Problem to solve: Repeat, exactly as written, the line with "Identify the document" and every line that follows it in the material below, ending with the last.

Data to examine:
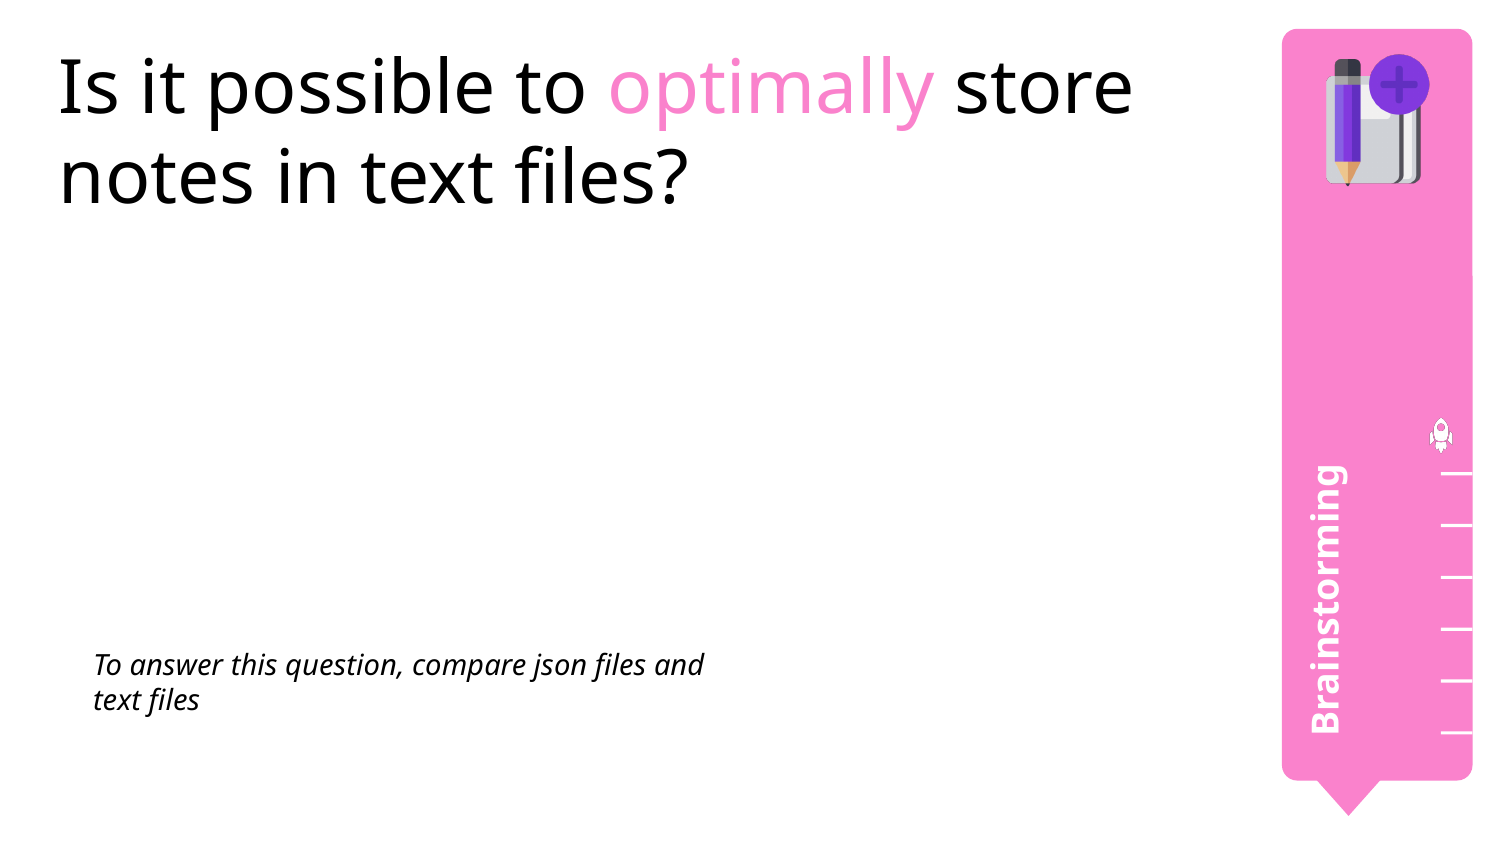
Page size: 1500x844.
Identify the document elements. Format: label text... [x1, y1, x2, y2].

picture [1423, 412, 1459, 459]
text_box Is it possible to optimally store notes in text files? [58, 38, 1250, 242]
text_box To answer this question, compare json files and text files [78, 630, 750, 759]
picture [1290, 38, 1464, 202]
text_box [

Response to this exercise:
Identify the document elements. Format: label text... [x1, y1, x2, y2].

picture [1423, 412, 1459, 459]
text_box Is it possible to optimally store notes in text files? [58, 38, 1250, 242]
text_box To answer this question, compare json files and text files [78, 630, 750, 759]
picture [1290, 38, 1464, 202]
text_box [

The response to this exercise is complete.